### Trecho do documento
━━━━━━━━━━━━━━━━━━━━
Por Jânsen Leiros Jr.
Seguir Jesus é romper com os sistemas
deste mundo. Uma fé autêntica não se curva — confronta, denuncia e transforma.
“Se o evangelicalismo se torna apenas mais uma
marca política, ele não tem nada diferente a oferecer ao mundo. O evangelho não
é uma plataforma partidária; é uma cruz.” - (Russell Moore, em entrevistas e
artigos publicados pela Christianity Today)
“A igreja americana corre o risco de perder
sua alma, pois muitos pastores estão mais preocupados em atrair multidões do
que em formar discípulos.” - (Eugene Peterson, em entrevistas e no livro “O
Pastor Contemplativo”)
“Mas
vem cá... ser cristão de verdade não é meio perigoso demais hoje em dia?” — foi
o que me perguntou um jovem numa roda de conversa depois de uma palestra. A
pergunta era simples, mas carregava uma inquietação legítima. Não respondi de
imediato. Fiquei com ela na cabeça. Porque, no fundo, ele estava certo em se
espantar. O cristianismo genuíno, quando levado a sério, não cabe nos moldes
prontos que o mundo e o evangelicalismo moderno[1]
oferecem.
A
verdade é que o cristão autêntico nunca foi domesticável. Desde os profetas do
Antigo Testamento até o escândalo da cruz, o chamado de Deus sempre confrontou
sistemas injustos, poderes corrompidos e religiões confortáveis. Seguir Jesus
é, em si, um ato de subversão. Neste texto, vamos falar dessa postura — não
como um conceito distante, mas como um jeito de viver que incomoda, denuncia e
propõe outro caminho. Vamos explorar esse tema teológica, bíblica e
socialmente, resgatando a tradição profética, o exemplo de Jesus e dos
apóstolos, e as tensões vividas por quem ainda ousa caminhar na contramão.
━━━━━━━━━━━━━━━━━━━━
### O problema
Reescreva o texto sobre seguir Jesus no trecho que vai de "Por Jânsen Leiros" até "pela Christianity Today)", colocando "bandeira partidária" no lugar de "plataforma partidária".

### Registros salvos
━━━━━━━━━━━━━━━━━━━━
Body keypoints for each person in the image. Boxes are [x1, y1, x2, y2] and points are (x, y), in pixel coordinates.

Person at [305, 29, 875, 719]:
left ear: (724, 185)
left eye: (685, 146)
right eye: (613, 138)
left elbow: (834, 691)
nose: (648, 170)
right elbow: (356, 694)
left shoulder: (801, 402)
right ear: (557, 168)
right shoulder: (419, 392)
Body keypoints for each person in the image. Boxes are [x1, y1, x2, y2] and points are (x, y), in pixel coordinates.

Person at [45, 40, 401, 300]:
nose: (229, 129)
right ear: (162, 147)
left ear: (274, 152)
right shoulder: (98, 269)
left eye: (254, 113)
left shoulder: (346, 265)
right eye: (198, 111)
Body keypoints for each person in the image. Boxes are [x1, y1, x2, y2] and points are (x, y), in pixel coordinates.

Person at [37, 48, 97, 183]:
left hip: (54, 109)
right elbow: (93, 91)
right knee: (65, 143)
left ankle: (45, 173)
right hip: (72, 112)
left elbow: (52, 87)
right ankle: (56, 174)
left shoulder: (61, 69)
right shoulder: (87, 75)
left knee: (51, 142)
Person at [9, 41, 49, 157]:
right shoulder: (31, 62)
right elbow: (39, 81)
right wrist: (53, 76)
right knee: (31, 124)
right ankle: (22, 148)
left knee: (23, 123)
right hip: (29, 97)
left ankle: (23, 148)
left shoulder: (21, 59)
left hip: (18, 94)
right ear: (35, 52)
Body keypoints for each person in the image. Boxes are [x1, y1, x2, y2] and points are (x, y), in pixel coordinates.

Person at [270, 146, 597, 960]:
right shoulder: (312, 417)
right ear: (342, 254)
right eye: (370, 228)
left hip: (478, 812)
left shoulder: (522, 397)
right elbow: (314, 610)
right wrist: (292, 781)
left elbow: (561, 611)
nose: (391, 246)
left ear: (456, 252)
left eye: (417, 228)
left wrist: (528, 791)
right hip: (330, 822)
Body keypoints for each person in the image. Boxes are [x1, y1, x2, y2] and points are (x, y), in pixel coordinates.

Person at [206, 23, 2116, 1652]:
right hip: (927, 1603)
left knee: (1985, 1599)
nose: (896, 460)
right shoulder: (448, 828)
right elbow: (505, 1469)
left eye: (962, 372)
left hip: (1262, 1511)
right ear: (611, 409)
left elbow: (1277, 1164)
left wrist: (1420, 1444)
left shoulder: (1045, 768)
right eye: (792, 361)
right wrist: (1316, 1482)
━━━━━━━━━━━━━━━━━━━━
### Sua resposta
Por Jânsen Leiros Jr.
Seguir Jesus é romper com os sistemas
deste mundo. Uma fé autêntica não se curva — confronta, denuncia e transforma.
“Se o evangelicalismo se torna apenas mais uma
marca política, ele não tem nada diferente a oferecer ao mundo. O evangelho não
é uma bandeira partidária; é uma cruz.” - (Russell Moore, em entrevistas e
artigos publicados pela Christianity Today)